## WORK ORDER 1
Decide whether each statement agrees with the darkroom memoir, answering yes or no and quoting the deciding words: (a) The paper put five thousand copies on campus by sun-up. (b) The narrator was photography editor during the first semester. (c) Cass Carr was a Jamaican bandleader.
## WORK ORDER 2
Write out the darkroom memoir word for word, from "I liked building" to "Cass Carr’s warehouse.".
## WORK ORDER 3
Extend the darkroom memoir past its final sentence.

## TEXT EXCERPT
######
One of the first things I did when I started Boston University was join the staff of the school’s Daily Free Press. Five days a week during the school year the paper published between sixteen and twenty-four pages and had five thousand copies on campus by sun-up. I was a staff photographer my first semester, and when I returned to Boston after my cadet cruise aboard the sail training tall ship Westward, the editor in chief made me photography editor and asked me to build a darkroom in the paper’s offices in the remaining month before the fall semester.
I liked building darkrooms. This would be my third. First things I needed were a professional enlarger and a large drum print dryer. When I worked at Kranzten-Gould studio in New York after high school I was introduced to Cass Carr, a Jamaican bandleader known for his photographs of Bettie Page and known as a used photographic equipment dealer. Cass’s midtown place of business was a vast fourth-floor dimly-lit open warehouse where the layers of dust were probably older that Cass himself who, at age sixty-five, rarely moved from his high-backed stool at his counting desk. If it was ever made for commercial photography, you could find it in some corner of Cass Carr’s warehouse.
######
## SOURCE DATA

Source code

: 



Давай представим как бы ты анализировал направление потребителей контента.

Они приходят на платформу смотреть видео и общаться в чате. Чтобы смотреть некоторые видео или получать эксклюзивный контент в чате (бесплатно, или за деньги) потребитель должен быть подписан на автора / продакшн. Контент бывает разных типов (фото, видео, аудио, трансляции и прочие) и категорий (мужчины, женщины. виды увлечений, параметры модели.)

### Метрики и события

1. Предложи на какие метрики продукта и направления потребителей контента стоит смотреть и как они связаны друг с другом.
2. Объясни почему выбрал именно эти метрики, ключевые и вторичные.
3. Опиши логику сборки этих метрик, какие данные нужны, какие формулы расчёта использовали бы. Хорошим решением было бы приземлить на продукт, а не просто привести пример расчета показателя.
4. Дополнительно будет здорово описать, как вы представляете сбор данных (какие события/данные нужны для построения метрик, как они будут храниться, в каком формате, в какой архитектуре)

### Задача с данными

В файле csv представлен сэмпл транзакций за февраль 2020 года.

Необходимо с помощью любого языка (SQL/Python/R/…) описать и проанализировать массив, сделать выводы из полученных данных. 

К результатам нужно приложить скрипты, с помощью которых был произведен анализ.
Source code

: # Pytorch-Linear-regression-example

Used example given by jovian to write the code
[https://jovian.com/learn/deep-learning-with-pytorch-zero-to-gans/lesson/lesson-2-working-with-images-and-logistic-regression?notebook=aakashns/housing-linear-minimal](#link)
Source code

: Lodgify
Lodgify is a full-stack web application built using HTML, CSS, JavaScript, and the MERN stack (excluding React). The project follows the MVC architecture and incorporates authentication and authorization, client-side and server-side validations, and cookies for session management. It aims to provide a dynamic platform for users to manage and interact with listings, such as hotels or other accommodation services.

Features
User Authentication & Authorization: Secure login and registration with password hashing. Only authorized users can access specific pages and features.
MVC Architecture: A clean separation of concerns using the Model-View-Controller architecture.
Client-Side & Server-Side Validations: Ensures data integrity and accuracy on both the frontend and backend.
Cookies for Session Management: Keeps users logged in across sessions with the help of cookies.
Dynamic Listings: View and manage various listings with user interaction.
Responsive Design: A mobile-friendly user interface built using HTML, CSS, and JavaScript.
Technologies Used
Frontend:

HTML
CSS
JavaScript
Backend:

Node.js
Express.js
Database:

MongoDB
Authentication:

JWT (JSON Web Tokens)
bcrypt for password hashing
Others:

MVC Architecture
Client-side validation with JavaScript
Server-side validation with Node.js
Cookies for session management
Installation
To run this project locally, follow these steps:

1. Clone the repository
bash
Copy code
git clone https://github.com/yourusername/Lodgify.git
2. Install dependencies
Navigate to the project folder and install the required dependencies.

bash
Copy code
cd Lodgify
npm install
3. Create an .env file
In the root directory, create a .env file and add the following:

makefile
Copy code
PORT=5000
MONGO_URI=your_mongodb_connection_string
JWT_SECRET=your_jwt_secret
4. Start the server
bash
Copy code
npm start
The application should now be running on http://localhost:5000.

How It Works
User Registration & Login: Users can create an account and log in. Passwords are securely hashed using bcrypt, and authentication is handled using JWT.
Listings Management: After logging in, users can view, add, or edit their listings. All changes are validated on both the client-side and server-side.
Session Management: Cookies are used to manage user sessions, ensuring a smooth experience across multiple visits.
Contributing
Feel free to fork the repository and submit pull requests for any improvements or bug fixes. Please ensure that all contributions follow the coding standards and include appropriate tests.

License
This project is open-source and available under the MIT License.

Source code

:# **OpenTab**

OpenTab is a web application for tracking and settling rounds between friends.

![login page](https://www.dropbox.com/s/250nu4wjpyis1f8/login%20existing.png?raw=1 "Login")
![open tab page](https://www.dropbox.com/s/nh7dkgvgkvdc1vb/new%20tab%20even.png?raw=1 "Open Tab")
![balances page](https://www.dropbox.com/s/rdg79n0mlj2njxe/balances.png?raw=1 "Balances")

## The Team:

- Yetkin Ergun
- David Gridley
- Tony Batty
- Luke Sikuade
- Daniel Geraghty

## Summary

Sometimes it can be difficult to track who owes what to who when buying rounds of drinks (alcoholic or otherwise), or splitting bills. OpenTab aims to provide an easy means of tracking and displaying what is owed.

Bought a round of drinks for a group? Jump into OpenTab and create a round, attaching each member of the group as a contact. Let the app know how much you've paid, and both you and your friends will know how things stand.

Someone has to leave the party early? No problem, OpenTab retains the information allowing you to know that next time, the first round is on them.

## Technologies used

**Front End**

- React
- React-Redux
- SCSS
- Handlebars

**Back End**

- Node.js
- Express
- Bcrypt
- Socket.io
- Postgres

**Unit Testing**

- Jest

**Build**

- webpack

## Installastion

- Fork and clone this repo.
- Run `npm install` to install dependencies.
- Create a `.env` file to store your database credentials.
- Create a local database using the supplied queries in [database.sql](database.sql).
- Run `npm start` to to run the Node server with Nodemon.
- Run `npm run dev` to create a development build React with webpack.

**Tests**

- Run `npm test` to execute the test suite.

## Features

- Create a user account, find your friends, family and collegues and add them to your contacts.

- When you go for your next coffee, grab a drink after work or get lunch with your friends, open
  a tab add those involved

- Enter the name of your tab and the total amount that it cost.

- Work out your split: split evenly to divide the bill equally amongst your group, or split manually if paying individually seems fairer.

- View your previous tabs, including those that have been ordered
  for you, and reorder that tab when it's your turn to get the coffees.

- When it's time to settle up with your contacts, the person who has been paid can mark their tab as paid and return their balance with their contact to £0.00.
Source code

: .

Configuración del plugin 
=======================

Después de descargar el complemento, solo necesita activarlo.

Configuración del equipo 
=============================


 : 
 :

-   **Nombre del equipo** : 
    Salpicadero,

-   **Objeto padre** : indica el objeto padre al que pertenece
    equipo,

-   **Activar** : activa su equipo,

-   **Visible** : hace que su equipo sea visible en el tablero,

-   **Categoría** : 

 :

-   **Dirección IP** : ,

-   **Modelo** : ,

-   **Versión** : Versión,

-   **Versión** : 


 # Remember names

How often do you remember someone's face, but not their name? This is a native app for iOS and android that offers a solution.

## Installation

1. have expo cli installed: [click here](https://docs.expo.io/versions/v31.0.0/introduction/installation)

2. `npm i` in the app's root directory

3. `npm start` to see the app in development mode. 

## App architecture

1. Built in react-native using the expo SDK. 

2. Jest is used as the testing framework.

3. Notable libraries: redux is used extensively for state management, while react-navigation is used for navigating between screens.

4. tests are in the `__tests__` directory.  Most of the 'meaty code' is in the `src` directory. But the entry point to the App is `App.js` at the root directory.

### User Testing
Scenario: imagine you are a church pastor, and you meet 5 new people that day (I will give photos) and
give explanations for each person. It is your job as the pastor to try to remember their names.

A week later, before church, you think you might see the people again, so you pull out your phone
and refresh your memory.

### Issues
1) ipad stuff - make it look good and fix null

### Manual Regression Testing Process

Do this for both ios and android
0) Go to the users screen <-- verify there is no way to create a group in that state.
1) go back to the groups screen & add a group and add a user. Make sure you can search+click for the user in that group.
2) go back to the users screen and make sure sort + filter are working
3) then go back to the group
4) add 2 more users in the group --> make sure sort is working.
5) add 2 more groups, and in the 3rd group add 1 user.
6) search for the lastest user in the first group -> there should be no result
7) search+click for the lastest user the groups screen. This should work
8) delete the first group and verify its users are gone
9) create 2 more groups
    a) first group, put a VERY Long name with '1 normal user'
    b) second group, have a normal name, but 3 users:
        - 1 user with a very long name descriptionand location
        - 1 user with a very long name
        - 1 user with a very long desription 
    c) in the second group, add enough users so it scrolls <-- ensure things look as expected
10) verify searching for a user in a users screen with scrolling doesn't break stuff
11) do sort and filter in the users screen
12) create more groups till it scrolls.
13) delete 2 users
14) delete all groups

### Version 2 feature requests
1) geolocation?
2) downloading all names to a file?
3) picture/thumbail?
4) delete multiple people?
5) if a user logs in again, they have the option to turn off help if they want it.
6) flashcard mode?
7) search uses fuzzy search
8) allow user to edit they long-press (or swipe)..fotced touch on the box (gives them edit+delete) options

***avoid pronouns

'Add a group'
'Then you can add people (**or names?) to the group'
######
## EXERCISE OUTPUT 1
(a) Yes: "had five thousand copies on campus by sun-up"
(b) No: "I was a staff photographer my first semester"
(c) Yes: "a Jamaican bandleader known for his photographs of Bettie Page"

## EXERCISE OUTPUT 2
I liked building darkrooms. This would be my third. First things I needed were a professional enlarger and a large drum print dryer. When I worked at Kranzten-Gould studio in New York after high school I was introduced to Cass Carr, a Jamaican bandleader known for his photographs of Bettie Page and known as a used photographic equipment dealer. Cass’s midtown place of business was a vast fourth-floor dimly-lit open warehouse where the layers of dust were probably older that Cass himself who, at age sixty-five, rarely moved from his high-backed stool at his counting desk. If it was ever made for commercial photography, you could find it in some corner of Cass Carr’s warehouse.

## EXERCISE OUTPUT 3
I estimated the equipment would cost twelve-hundred dollars and I knew Cass ran a cash business. Leaving my prized Rollei SL-66 camera as collateral, the editor put the cash in my hand and gave me a look that said, “I trust you, I think!”
I wanted every cent for equipment, so I decided to save the train fare and hitchhike to Manhattan. It was summer and the weather was clear and at sunrise the next morning I stuck my thumb out at the Mass Pike entrance near Fenway and made it as far as the Bronx in three rides by noon. Then my plan hit a snag. My ride dropped me off at an exit of the Cross-Bronx Expressway that had no corresponding entrance. I knew nothing of the Bronx. I needed to find an entrance to the expressway or a subway station, but I didn’t have a clue. I was in a neighborhood of dilapidated high-rise public housing with no shops in sight. The few people on the sidewalks looked nothing like me and they walked quickly away when I tried to ask directions.
I was walking on a zig-zag route through the streets trying to move parallel to the Cross-Bronx when a group of five guys about my age walking, more like sauntering, along the other side of the street came to a dead stop when they saw me, crossed over, and surrounded me. Yeah, OK, they were gang-bangers, but in 1972, I’m not sure I’d even heard the term. But it’s what they were.
With a strong Latino accent, the guy I pegged as the leader of the pack said, “What’cho doing here?” His attitude was, ‘In my face’, but It was what I had expected, so it didn’t make me shake in my boots. (Yes, I was wearing boots. It was the early ‘70s!)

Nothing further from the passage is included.